Right now, the biggest barriers to scaling food as medicine are less about technical limitations and more about misaligned incentives between sectors and invisible capabilities.
The $70 billion misalignment
Food-insecure individuals incur almost $2,000 more in healthcare costs annually than those who are food-secure. That’s over $70 billion in potentially preventable annual healthcare spending. Yet despite these compelling numbers, healthcare bears the costs while food could provide the solution, and these two sectors rarely coordinate effectively.
What’s changing is that smart players are finding ways to bridge this gap. Healthcare systems are redirecting existing community benefit obligations rather than chasing grants. Technology platforms are treating food access as infrastructure, not charity. The business model innovation is happening – it’s just not always visible.
The choice revolution
In my opinion, one of the overlooked insights was the way technology is transforming food assistance from a one-size-fits-all model to true consumer choice. When you can digitally recreate the supermarket experience, complete with nutritional guidance and cultural preferences, you’re not just solving logistics – you’re enabling empowerment.
This matters because choice (or empowerment) drives engagement. Programs which let people select their own foods see dramatically higher participation rates than those that prescribe specific items. It’s the subtle difference between treating people as recipients, not consumers, and thinking about the way people actually choose foods.

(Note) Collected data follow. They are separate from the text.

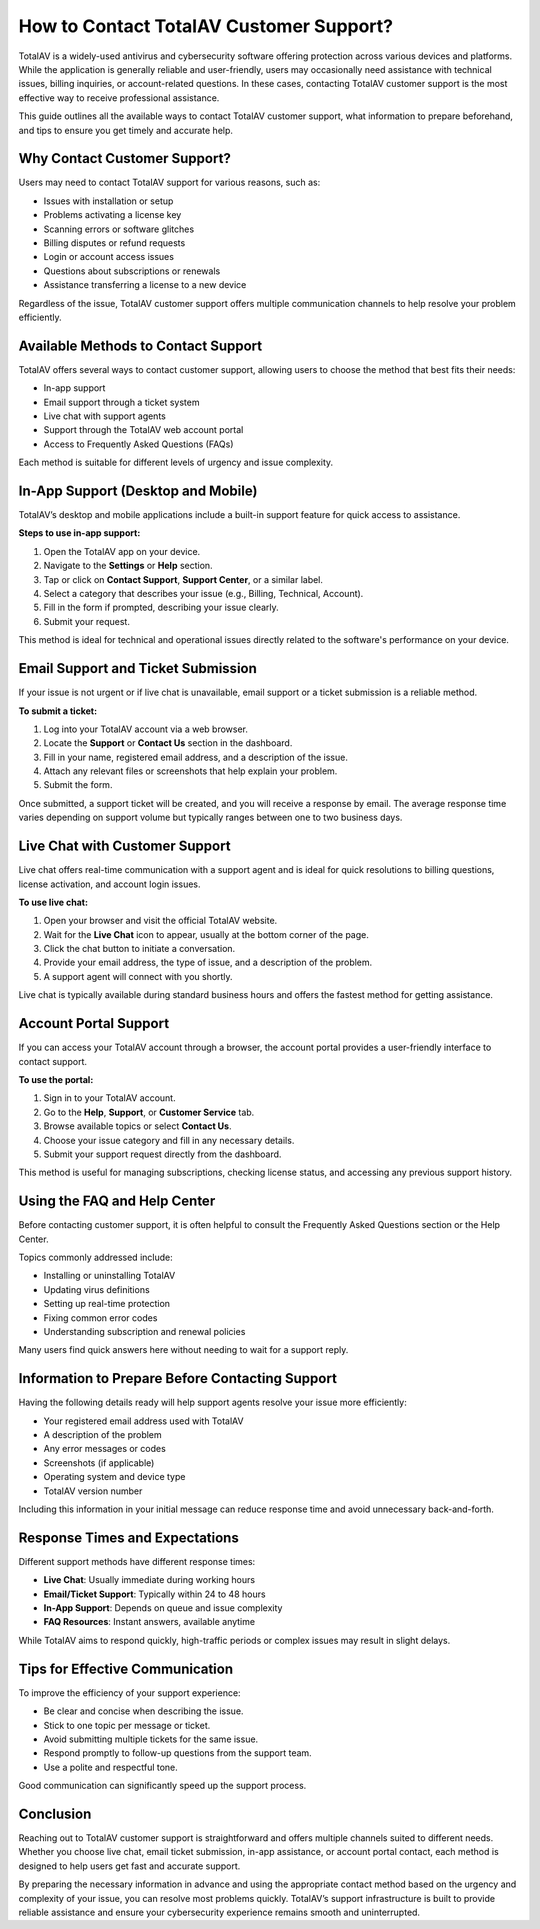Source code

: How to Contact TotalAV Customer Support?
=======================================


TotalAV is a widely-used antivirus and cybersecurity software offering protection across various devices and platforms. While the application is generally reliable and user-friendly, users may occasionally need assistance with technical issues, billing inquiries, or account-related questions. In these cases, contacting TotalAV customer support is the most effective way to receive professional assistance.

.. image:: https://mcafee-antivirus.readthedocs.io/en/latest/_images/click-here.gif
   :alt: My Project Logo
   :width: 400px
   :align: center
   :target: https://accuratelivechat.com
  

This guide outlines all the available ways to contact TotalAV customer support, what information to prepare beforehand, and tips to ensure you get timely and accurate help.

Why Contact Customer Support?
-----------------------------

Users may need to contact TotalAV support for various reasons, such as:

- Issues with installation or setup
- Problems activating a license key
- Scanning errors or software glitches
- Billing disputes or refund requests
- Login or account access issues
- Questions about subscriptions or renewals
- Assistance transferring a license to a new device

Regardless of the issue, TotalAV customer support offers multiple communication channels to help resolve your problem efficiently.

Available Methods to Contact Support
------------------------------------

TotalAV offers several ways to contact customer support, allowing users to choose the method that best fits their needs:

- In-app support
- Email support through a ticket system
- Live chat with support agents
- Support through the TotalAV web account portal
- Access to Frequently Asked Questions (FAQs)

Each method is suitable for different levels of urgency and issue complexity.

In-App Support (Desktop and Mobile)
-----------------------------------

TotalAV’s desktop and mobile applications include a built-in support feature for quick access to assistance.

**Steps to use in-app support:**

1. Open the TotalAV app on your device.
2. Navigate to the **Settings** or **Help** section.
3. Tap or click on **Contact Support**, **Support Center**, or a similar label.
4. Select a category that describes your issue (e.g., Billing, Technical, Account).
5. Fill in the form if prompted, describing your issue clearly.
6. Submit your request.

This method is ideal for technical and operational issues directly related to the software's performance on your device.

Email Support and Ticket Submission
-----------------------------------

If your issue is not urgent or if live chat is unavailable, email support or a ticket submission is a reliable method.

**To submit a ticket:**

1. Log into your TotalAV account via a web browser.
2. Locate the **Support** or **Contact Us** section in the dashboard.
3. Fill in your name, registered email address, and a description of the issue.
4. Attach any relevant files or screenshots that help explain your problem.
5. Submit the form.

Once submitted, a support ticket will be created, and you will receive a response by email. The average response time varies depending on support volume but typically ranges between one to two business days.

Live Chat with Customer Support
-------------------------------

Live chat offers real-time communication with a support agent and is ideal for quick resolutions to billing questions, license activation, and account login issues.

**To use live chat:**

1. Open your browser and visit the official TotalAV website.
2. Wait for the **Live Chat** icon to appear, usually at the bottom corner of the page.
3. Click the chat button to initiate a conversation.
4. Provide your email address, the type of issue, and a description of the problem.
5. A support agent will connect with you shortly.

Live chat is typically available during standard business hours and offers the fastest method for getting assistance.

Account Portal Support
----------------------

If you can access your TotalAV account through a browser, the account portal provides a user-friendly interface to contact support.

**To use the portal:**

1. Sign in to your TotalAV account.
2. Go to the **Help**, **Support**, or **Customer Service** tab.
3. Browse available topics or select **Contact Us**.
4. Choose your issue category and fill in any necessary details.
5. Submit your support request directly from the dashboard.

This method is useful for managing subscriptions, checking license status, and accessing any previous support history.

Using the FAQ and Help Center
-----------------------------

Before contacting customer support, it is often helpful to consult the Frequently Asked Questions section or the Help Center.

Topics commonly addressed include:

- Installing or uninstalling TotalAV
- Updating virus definitions
- Setting up real-time protection
- Fixing common error codes
- Understanding subscription and renewal policies

Many users find quick answers here without needing to wait for a support reply.

Information to Prepare Before Contacting Support
------------------------------------------------

Having the following details ready will help support agents resolve your issue more efficiently:

- Your registered email address used with TotalAV
- A description of the problem
- Any error messages or codes
- Screenshots (if applicable)
- Operating system and device type
- TotalAV version number

Including this information in your initial message can reduce response time and avoid unnecessary back-and-forth.

Response Times and Expectations
-------------------------------

Different support methods have different response times:

- **Live Chat**: Usually immediate during working hours
- **Email/Ticket Support**: Typically within 24 to 48 hours
- **In-App Support**: Depends on queue and issue complexity
- **FAQ Resources**: Instant answers, available anytime

While TotalAV aims to respond quickly, high-traffic periods or complex issues may result in slight delays.

Tips for Effective Communication
--------------------------------

To improve the efficiency of your support experience:

- Be clear and concise when describing the issue.
- Stick to one topic per message or ticket.
- Avoid submitting multiple tickets for the same issue.
- Respond promptly to follow-up questions from the support team.
- Use a polite and respectful tone.

Good communication can significantly speed up the support process.

Conclusion
----------

Reaching out to TotalAV customer support is straightforward and offers multiple channels suited to different needs. Whether you choose live chat, email ticket submission, in-app assistance, or account portal contact, each method is designed to help users get fast and accurate support.

By preparing the necessary information in advance and using the appropriate contact method based on the urgency and complexity of your issue, you can resolve most problems quickly. TotalAV’s support infrastructure is built to provide reliable assistance and ensure your cybersecurity experience remains smooth and uninterrupted.
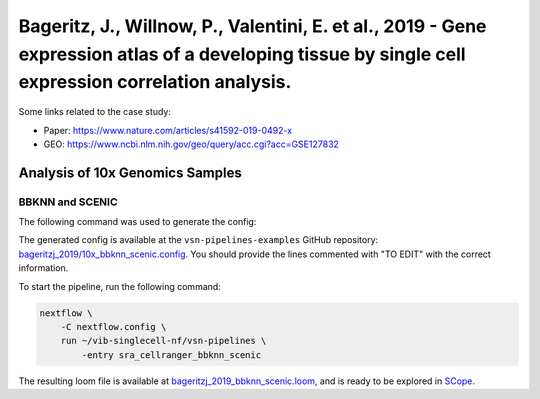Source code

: Bageritz, J., Willnow, P., Valentini, E. et al., 2019 - Gene expression atlas of a developing tissue by single cell expression correlation analysis.
----------------------------------------------------------------------------------------------------------------------------------------------------

Some links related to the case study:

- Paper: https://www.nature.com/articles/s41592-019-0492-x
- GEO: https://www.ncbi.nlm.nih.gov/geo/query/acc.cgi?acc=GSE127832

Analysis of 10x Genomics Samples
********************************

BBKNN and SCENIC
++++++++++++++++

The following command was used to generate the config:

.. code:: bash
    nextflow pull vib-singlecell-nf/vsn-pipelines -r v0.14.2
    nextflow config vib-singlecell-nf/vsn-pipelines -profile \
      sra,cellranger,pcacv,bbknn,dm6,scenic,scenic_use_cistarget_motifs,scenic_use_cistarget_tracks,singularity \
      > nextflow.config


The generated config is available at the ``vsn-pipelines-examples`` GitHub repository: `bageritzj_2019/10x_bbknn_scenic.config`_.  You should provide the lines commented with "TO EDIT" with the correct information.

.. _`bageritzj_2019/10x_bbknn_scenic.config`: https://github.com/vib-singlecell-nf/vsn-pipelines-examples/blob/master/bageritzj_2019/10x_bbknn_scenic.config

To start the pipeline, run the following command:

.. code:: bash

    nextflow \
        -C nextflow.config \
        run ~/vib-singlecell-nf/vsn-pipelines \
            -entry sra_cellranger_bbknn_scenic


The resulting loom file is available at `bageritzj_2019_bbknn_scenic.loom`_, and is ready to be explored in `SCope <http://scope.aertslab.org/>`_.

.. _`bageritzj_2019_bbknn_scenic.loom`: https://cloud.aertslab.org/index.php/s/DecJoZfFxmBqLpc

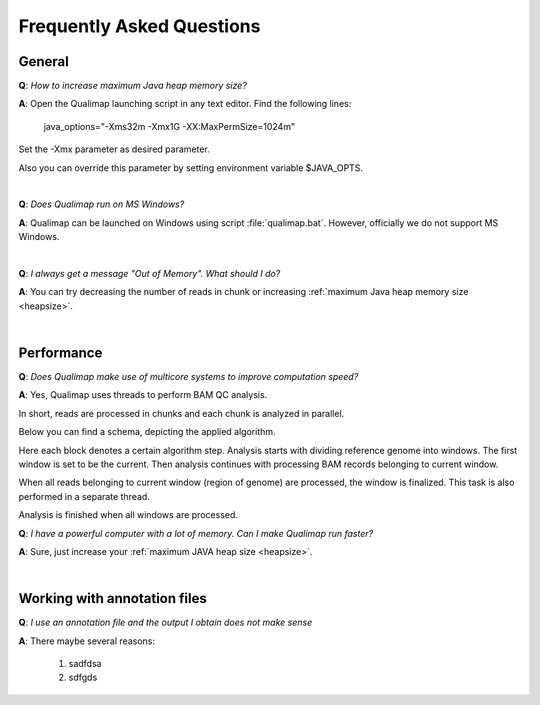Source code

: .. _faq:


Frequently Asked Questions
==========================


General
-------

.. _heapsize:

**Q**: *How to increase maximum Java heap memory size?*

**A**: Open the Qualimap launching script in any text editor. Find the following lines: 

    java_options="-Xms32m -Xmx1G -XX:MaxPermSize=1024m"

Set the -Xmx parameter as desired parameter.

Also you can override this parameter by setting environment variable $JAVA_OPTS.

|

**Q**: *Does Qualimap run on MS Windows?*

**A**: Qualimap can be launched on Windows using script :file:`qualimap.bat`. However, officially we do not support MS Windows.   

|

**Q**: *I always get a message "Out of Memory". What should I do?*

**A**: You can try decreasing the number of reads in chunk or increasing :ref:`maximum Java heap memory size <heapsize>`.  

|

Performance
-----------


**Q**: *Does Qualimap make use of multicore systems to improve computation speed?*

**A**: Yes, Qualimap uses threads to perform BAM QC analysis.

In short, reads are processed in chunks and each chunk is analyzed in parallel.

Below you can find a schema, depicting the applied algorithm.


.. image:: images/parallel.png
    :width: 450pt
    :align: center

Here each block denotes a certain algorithm step. Analysis starts with dividing reference genome into windows. The first window is set to be the current. Then analysis continues with processing BAM records belonging to current window.

When all reads belonging to current window (region of genome) are processed, the window is finalized. This task is also performed in a separate thread. 

Analysis is finished when all windows are processed.


**Q**: *I have a powerful computer with a lot of memory. Can I make Qualimap run faster?*

**A**: Sure, just increase your :ref:`maximum JAVA heap size <heapsize>`. 

|


Working with annotation files
-----------------------------

**Q**: *I use an annotation file and the output I obtain does not make sense*

**A**: There maybe several reasons:

  1. sadfdsa
  2. sdfgds
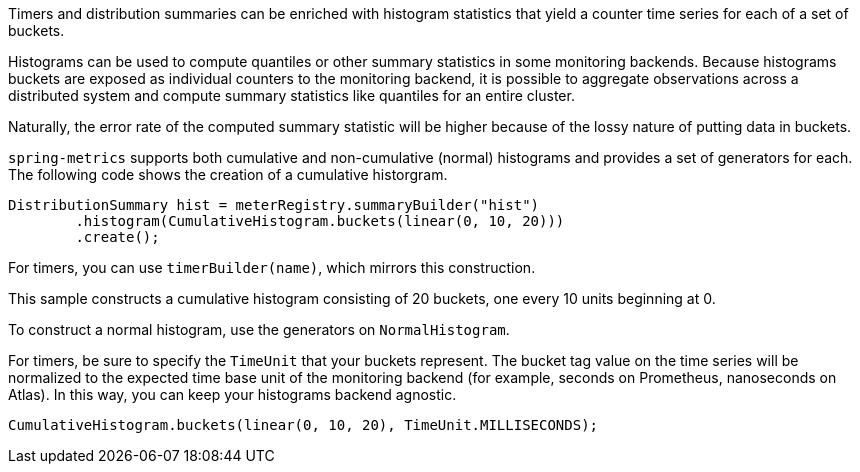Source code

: Timers and distribution summaries can be enriched with histogram statistics that yield a counter time series for each of a set of buckets.

Histograms can be used to compute quantiles or other summary statistics in some monitoring backends. Because histograms buckets are exposed as individual counters to the monitoring backend, it is possible to aggregate observations across a distributed system and compute summary statistics like quantiles for an entire cluster.

Naturally, the error rate of the computed summary statistic will be higher because of the lossy nature of putting data in buckets.

`spring-metrics` supports both cumulative and non-cumulative (normal) histograms and provides a set of generators for each. The following code shows the creation of a cumulative historgram.

```java
DistributionSummary hist = meterRegistry.summaryBuilder("hist")
        .histogram(CumulativeHistogram.buckets(linear(0, 10, 20)))
        .create();
```

For timers, you can use `timerBuilder(name)`, which mirrors this construction.

This sample constructs a cumulative histogram consisting of 20 buckets, one every 10 units beginning at 0.

To construct a normal histogram, use the generators on `NormalHistogram`.

For timers, be sure to specify the `TimeUnit` that your buckets represent. The bucket tag value on the time series will be normalized to the expected time base unit of the monitoring backend (for example, seconds on Prometheus, nanoseconds on Atlas). In this way, you can keep your histograms backend agnostic.

```java
CumulativeHistogram.buckets(linear(0, 10, 20), TimeUnit.MILLISECONDS);
```
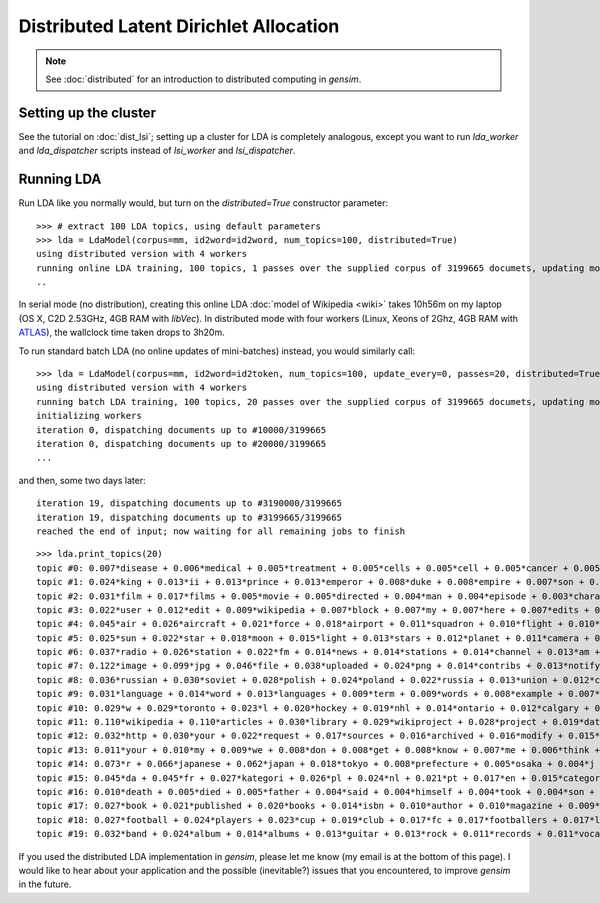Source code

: .. _dist_lda:

Distributed Latent Dirichlet Allocation
============================================


.. note::
  See :doc:`distributed` for an introduction to distributed computing in `gensim`.


Setting up the cluster
_______________________

See the tutorial on :doc:`dist_lsi`; setting up a cluster for LDA is completely
analogous, except you want to run `lda_worker` and `lda_dispatcher` scripts instead
of `lsi_worker` and `lsi_dispatcher`.

Running LDA
____________

Run LDA like you normally would, but turn on the `distributed=True` constructor
parameter::

    >>> # extract 100 LDA topics, using default parameters
    >>> lda = LdaModel(corpus=mm, id2word=id2word, num_topics=100, distributed=True)
    using distributed version with 4 workers
    running online LDA training, 100 topics, 1 passes over the supplied corpus of 3199665 documets, updating model once every 40000 documents
    ..


In serial mode (no distribution), creating this online LDA :doc:`model of Wikipedia <wiki>`
takes 10h56m on my laptop (OS X, C2D 2.53GHz, 4GB RAM with `libVec`).
In distributed mode with four workers (Linux, Xeons of 2Ghz, 4GB RAM
with `ATLAS <http://math-atlas.sourceforge.net/>`_), the wallclock time taken drops to 3h20m.

To run standard batch LDA (no online updates of mini-batches) instead, you would similarly
call::

    >>> lda = LdaModel(corpus=mm, id2word=id2token, num_topics=100, update_every=0, passes=20, distributed=True)
    using distributed version with 4 workers
    running batch LDA training, 100 topics, 20 passes over the supplied corpus of 3199665 documets, updating model once every 3199665 documents
    initializing workers
    iteration 0, dispatching documents up to #10000/3199665
    iteration 0, dispatching documents up to #20000/3199665
    ...

and then, some two days later::

    iteration 19, dispatching documents up to #3190000/3199665
    iteration 19, dispatching documents up to #3199665/3199665
    reached the end of input; now waiting for all remaining jobs to finish

::

    >>> lda.print_topics(20)
    topic #0: 0.007*disease + 0.006*medical + 0.005*treatment + 0.005*cells + 0.005*cell + 0.005*cancer + 0.005*health + 0.005*blood + 0.004*patients + 0.004*drug
    topic #1: 0.024*king + 0.013*ii + 0.013*prince + 0.013*emperor + 0.008*duke + 0.008*empire + 0.007*son + 0.007*china + 0.007*dynasty + 0.007*iii
    topic #2: 0.031*film + 0.017*films + 0.005*movie + 0.005*directed + 0.004*man + 0.004*episode + 0.003*character + 0.003*cast + 0.003*father + 0.003*mother
    topic #3: 0.022*user + 0.012*edit + 0.009*wikipedia + 0.007*block + 0.007*my + 0.007*here + 0.007*edits + 0.007*blocked + 0.006*revert + 0.006*me
    topic #4: 0.045*air + 0.026*aircraft + 0.021*force + 0.018*airport + 0.011*squadron + 0.010*flight + 0.010*military + 0.008*wing + 0.007*aviation + 0.007*f
    topic #5: 0.025*sun + 0.022*star + 0.018*moon + 0.015*light + 0.013*stars + 0.012*planet + 0.011*camera + 0.010*mm + 0.009*earth + 0.008*lens
    topic #6: 0.037*radio + 0.026*station + 0.022*fm + 0.014*news + 0.014*stations + 0.014*channel + 0.013*am + 0.013*racing + 0.011*tv + 0.010*broadcasting
    topic #7: 0.122*image + 0.099*jpg + 0.046*file + 0.038*uploaded + 0.024*png + 0.014*contribs + 0.013*notify + 0.013*logs + 0.013*picture + 0.013*flag
    topic #8: 0.036*russian + 0.030*soviet + 0.028*polish + 0.024*poland + 0.022*russia + 0.013*union + 0.012*czech + 0.011*republic + 0.011*moscow + 0.010*finland
    topic #9: 0.031*language + 0.014*word + 0.013*languages + 0.009*term + 0.009*words + 0.008*example + 0.007*names + 0.007*meaning + 0.006*latin + 0.006*form
    topic #10: 0.029*w + 0.029*toronto + 0.023*l + 0.020*hockey + 0.019*nhl + 0.014*ontario + 0.012*calgary + 0.011*edmonton + 0.011*hamilton + 0.010*season
    topic #11: 0.110*wikipedia + 0.110*articles + 0.030*library + 0.029*wikiproject + 0.028*project + 0.019*data + 0.016*archives + 0.012*needing + 0.009*reference + 0.009*statements
    topic #12: 0.032*http + 0.030*your + 0.022*request + 0.017*sources + 0.016*archived + 0.016*modify + 0.015*changes + 0.015*creation + 0.014*www + 0.013*try
    topic #13: 0.011*your + 0.010*my + 0.009*we + 0.008*don + 0.008*get + 0.008*know + 0.007*me + 0.006*think + 0.006*question + 0.005*find
    topic #14: 0.073*r + 0.066*japanese + 0.062*japan + 0.018*tokyo + 0.008*prefecture + 0.005*osaka + 0.004*j + 0.004*sf + 0.003*kyoto + 0.003*manga
    topic #15: 0.045*da + 0.045*fr + 0.027*kategori + 0.026*pl + 0.024*nl + 0.021*pt + 0.017*en + 0.015*categoria + 0.014*es + 0.012*kategorie
    topic #16: 0.010*death + 0.005*died + 0.005*father + 0.004*said + 0.004*himself + 0.004*took + 0.004*son + 0.004*killed + 0.003*murder + 0.003*wife
    topic #17: 0.027*book + 0.021*published + 0.020*books + 0.014*isbn + 0.010*author + 0.010*magazine + 0.009*press + 0.009*novel + 0.009*writers + 0.008*story
    topic #18: 0.027*football + 0.024*players + 0.023*cup + 0.019*club + 0.017*fc + 0.017*footballers + 0.017*league + 0.011*season + 0.007*teams + 0.007*goals
    topic #19: 0.032*band + 0.024*album + 0.014*albums + 0.013*guitar + 0.013*rock + 0.011*records + 0.011*vocals + 0.009*live + 0.008*bass + 0.008*track



If you used the distributed LDA implementation in `gensim`, please let me know (my
email is at the bottom of this page). I would like to hear about your application and
the possible (inevitable?) issues that you encountered, to improve `gensim` in the future.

The invisible infrastructure
Perhaps the biggest revelation from the panel discussion is the sophistication already present in the emergency food system, built to drive better health outcomes and break people out of the food insecurity/poverty cycle. We’re talking about networks with dedicated nutrition staff, registered dietitians, and referral completion rates that would make any corporate program envious.
Most healthcare systems don’t realize this capacity exists in their own communities. It’s a perfect example of what happens when sectors don’t talk—missed opportunities for everyone.
The magic wand moment
When I asked panellists what they’d manifest with a magic wand, their responses weren’t pie-in-the-sky dreams but pragmatic next steps: dietitians wanting to hand patients produce prescriptions or a box of fruit and vegetables immediately after consultations, streamlined systems enabling one-click food delivery, and sustainable funding structures beyond grants.
To me, this evolution from idealistic to pragmatic thinking signals a movement reaching maturity.
The convergence opportunities
It’s increasingly clear that the most successful programs are occurring where healthcare’s clinical expertise meets technology’s operational efficiency and the food sector’s community knowledge. Each organization is doing what it does best, together solving problems that none could tackle alone. It takes courage and foresight to connect across sectors, but the results speak for themselves.
For food companies, healthcare systems, and technology platforms willing to look beyond traditional partnerships, the infrastructure for transformation already exists. The question isn’t whether Food as Medicine will reshape how we think about health, but whether established players will adapt quickly enough to be part of that transformation.